Initially we note that, in his finding of fact # 26, the referee finds that claimant's fear of injury is genuine observing that the injury sustained could have been far more serious. Given the undisputed nature of claimant's work, and the original physical injury sustained on October 3, 1977, compounded by additional less serious injuries in the ensuing years, this finding is amply supported by the record. Thus, we reject employer's contention that claimant's fear at work was a subjective reaction to normal working conditions.

[ 105 Pa. Commw. Page 277]

We turn now to the issue of whether there is a causal connection between the October 7, 1977 injury and claimant's suicide attempt.
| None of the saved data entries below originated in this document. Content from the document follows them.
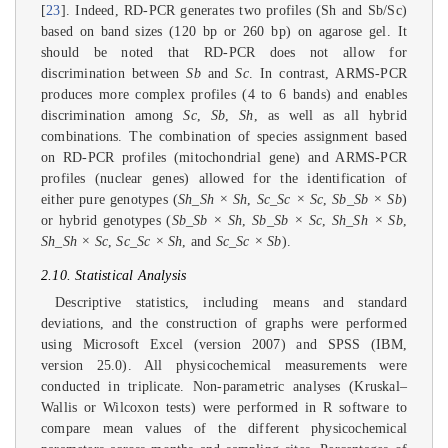
[
23
]. Indeed, RD-PCR generates two profiles (Sh and Sb/Sc)
based on band sizes (120 bp or 260 bp) on agarose gel. It
should be noted that RD-PCR does not allow for
discrimination between
Sb
and
Sc
. In contrast, ARMS-PCR
produces more complex profiles (4 to 6 bands) and enables
discrimination among
Sc
,
Sb
,
Sh
, as well as all hybrid
combinations. The combination of species assignment based
on RD-PCR profiles (mitochondrial gene) and ARMS-PCR
profiles (nuclear genes) allowed for the identification of
either pure genotypes (
Sh_Sh × Sh
,
Sc_Sc × Sc
,
Sb_Sb × Sb
)
or hybrid genotypes (
Sb_Sb × Sh
,
Sb_Sb × Sc
,
Sh_Sh × Sb
,
Sh_Sh × Sc
,
Sc_Sc × Sh
, and
Sc_Sc × Sb
).
2.10. Statistical Analysis
Descriptive statistics, including means and standard
deviations, and the construction of graphs were performed
using Microsoft Excel (version 2007) and SPSS (IBM,
version 25.0). All physicochemical measurements were
conducted in triplicate. Non-parametric analyses (Kruskal–
Wallis or Wilcoxon tests) were performed in R software to
compare mean values of the different physicochemical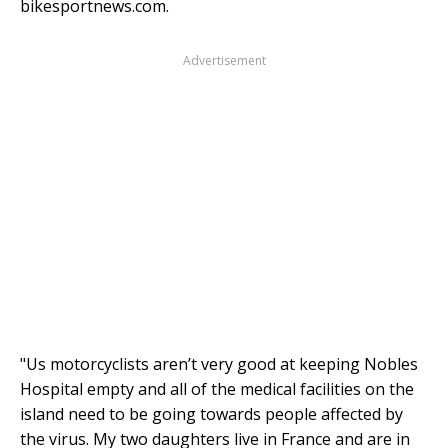
bikesportnews.com.
Advertisement
"Us motorcyclists aren’t very good at keeping Nobles
Hospital empty and all of the medical facilities on the
island need to be going towards people affected by
the virus. My two daughters live in France and are in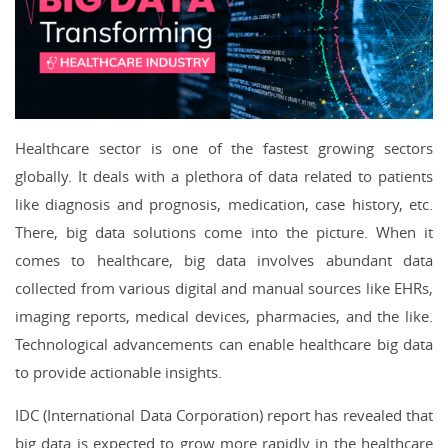
Healthcare sector is one of the fastest growing sectors
globally. It deals with a plethora of data related to patients
like diagnosis and prognosis, medication, case history, etc.
There, big data solutions come into the picture. When it
comes to healthcare, big data involves abundant data
collected from various digital and manual sources like EHRs,
imaging reports, medical devices, pharmacies, and the like.
Technological advancements can enable healthcare big data
to provide actionable insights.
IDC (International Data Corporation) report has revealed that
big data is expected to grow more rapidly in the healthcare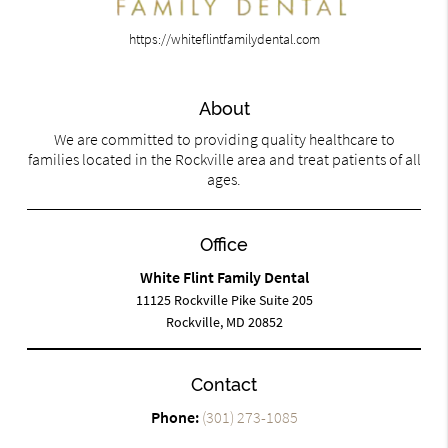
https://whiteflintfamilydental.com
About
We are committed to providing quality healthcare to
families located in the Rockville area and treat patients of all
ages.
Office
White Flint Family Dental
11125 Rockville Pike Suite 205
Rockville, MD 20852
Contact
Phone:
(301) 273-1085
It is true that Dr. Robb did not specifically attribute claimant's depression to his initial injury on October 7, 1977. However, to summarize his testimony, he opined that the original injury caused claimant to suffer anxiety which exacerbated claimant's pre-existing depressive disorder which, in turn, and further exacerbated by a series of less serious injuries, catalyzed claimant's suicide attempt. He testified that claimant is still seen as depressed and, as such, is extremely vulnerable to the increasing urge to take his own life. He further testified that, based on this diagnosis, in his opinion claimant was disabled; he recommended against continued employment with the employer. Taken as a whole, Dr. Robb's testimony adequately supports the referee's critical finding of fact that claimant's psychological injury was not a new injury but a result of the October 7, 1977 vertebra fracture.
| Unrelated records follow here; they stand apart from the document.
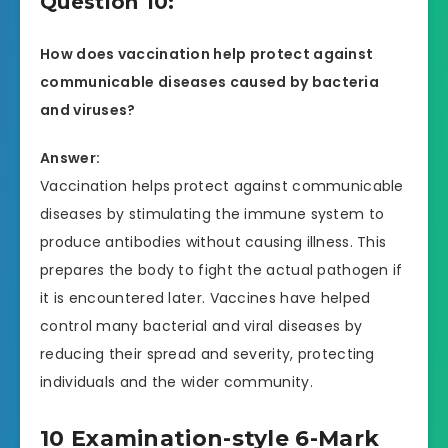
Question 10:
How does vaccination help protect against
communicable diseases caused by bacteria
and viruses?
Answer:
Vaccination helps protect against communicable
diseases by stimulating the immune system to
produce antibodies without causing illness. This
prepares the body to fight the actual pathogen if
it is encountered later. Vaccines have helped
control many bacterial and viral diseases by
reducing their spread and severity, protecting
individuals and the wider community.
10 Examination-style 6-Mark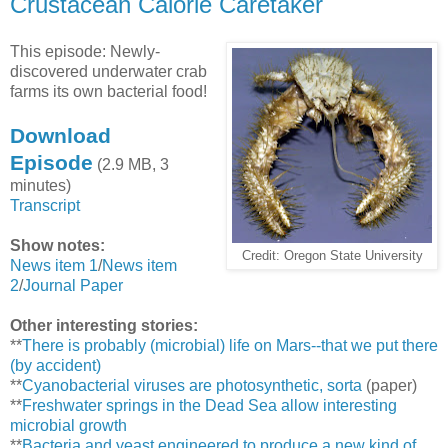
Crustacean Calorie Caretaker
This episode: Newly-
discovered underwater crab
farms its own bacterial food!
Download
Episode
(2.9 MB, 3
minutes)
Transcript
Show notes:
Credit: Oregon State University
News item 1
/
News item
2
/
Journal Paper
Other interesting stories:
**
There is probably (microbial) life on Mars--that we put there
(by accident)
**
Cyanobacterial viruses are photosynthetic, sorta
(paper)
**
Freshwater springs in the Dead Sea allow interesting
microbial growth
**
Bacteria and yeast engineered to produce a new kind of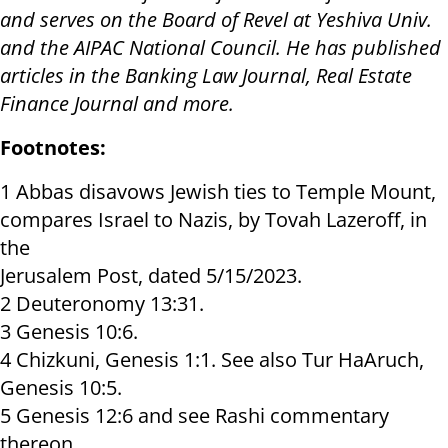
and serves on the Board of Revel at Yeshiva Univ.
and the AIPAC National Council. He has published
articles in the Banking Law Journal, Real Estate
Finance Journal and more.
Footnotes:
1 Abbas disavows Jewish ties to Temple Mount,
compares Israel to Nazis, by Tovah Lazeroff, in
the
Jerusalem Post, dated 5/15/2023.
2 Deuteronomy 13:31.
3 Genesis 10:6.
4 Chizkuni, Genesis 1:1. See also Tur HaAruch,
Genesis 10:5.
5 Genesis 12:6 and see Rashi commentary
thereon.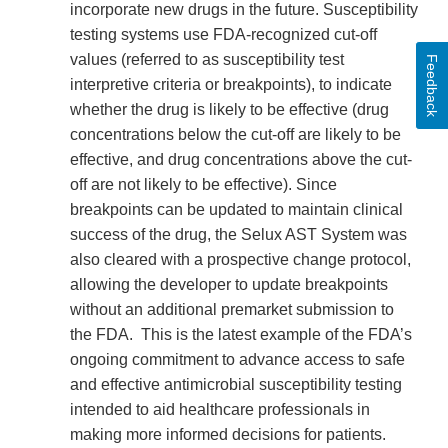
incorporate new drugs in the future. Susceptibility
testing systems use FDA-recognized cut-off
values (referred to as susceptibility test
Feedback
interpretive criteria or breakpoints), to indicate
whether the drug is likely to be effective (drug
concentrations below the cut-off are likely to be
effective, and drug concentrations above the cut-
off are not likely to be effective). Since
breakpoints can be updated to maintain clinical
success of the drug, the Selux AST System was
also cleared with a prospective change protocol,
allowing the developer to update breakpoints
without an additional premarket submission to
the FDA. This is the latest example of the FDA’s
ongoing commitment to advance access to safe
and effective antimicrobial susceptibility testing
intended to aid healthcare professionals in
making more informed decisions for patients.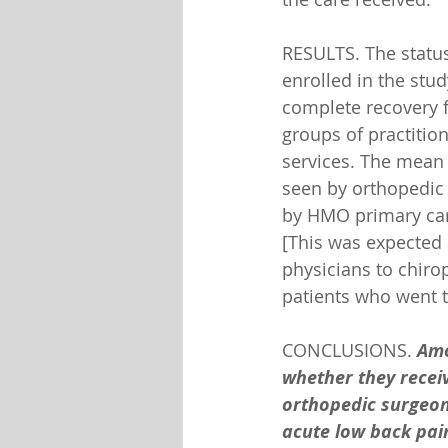
RESULTS. The status
enrolled in the stud
complete recovery f
groups of practitio
services. The mean 
seen by orthopedic 
by HMO primary care
[This was expected 
physicians to chiro
patients who went t
CONCLUSIONS. 
Amo
whether they receiv
orthopedic surgeons
acute low back pai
This case is similar to, but distinguishable from, Thomas. In Thomas, the claimant, hindered by physical complications resulting from polio, suffered burns and leg injuries in a fire at the refinery at which he was employed on May 17, 1970. He also observed a co-worker suffer fatal injuries from this fire. Claimant experienced subsequent emotional and physical reactions in the form of anxiety, irritability, restlessness, depression, sleeplessness and nightmares and an eventual nervous breakdown. In August of 1975, five years after the initial accident, he was watching a refinery fire on the television evening newscast. The following day he left work early and never returned. He was diagnosed as suffering from post-traumatic neurosis. The Board reversed the referee's award of benefits and this Court affirmed the Board concluding that a non-work related event which triggers a psychiatric disability is not a compensable

[ 105 Pa. Commw. Page 278]

    injury. We concluded that, in that case, the claimant failed to adduce evidence which showed that he suffered from a distinct psychiatric injury in August of 1975. We reasoned that an identifiable work-related physical injury must accompany the mental illness and the two injuries, physical and mental, must occur close in time to one another. The distinguishing factor between this case and the Thomas case is that here claimant suffered a series of work related physical injuries following his original injury which compounded his fear of sustaining additional injuries and triggered the onset of depression which culminated in a suicide attempt after he was informed that he was reassigned to his original duties. In Thomas, no further physical injuries occurred after the initial injury. The causal nexus was neither evident by the basic facts nor proven by the claimant and was seen by this Court as being quite remote.

We conclude that claimant has met his burden of proving a psychiatric disability through the presentation of unequivocal medical evidence in the form of Dr. Robb's testimony. We affirm the Board.


Now, April 14, 1987, the order of the Workmen's Compensation Appeal Board, dated January 10, 1985, at No. A-87247, is affirmed.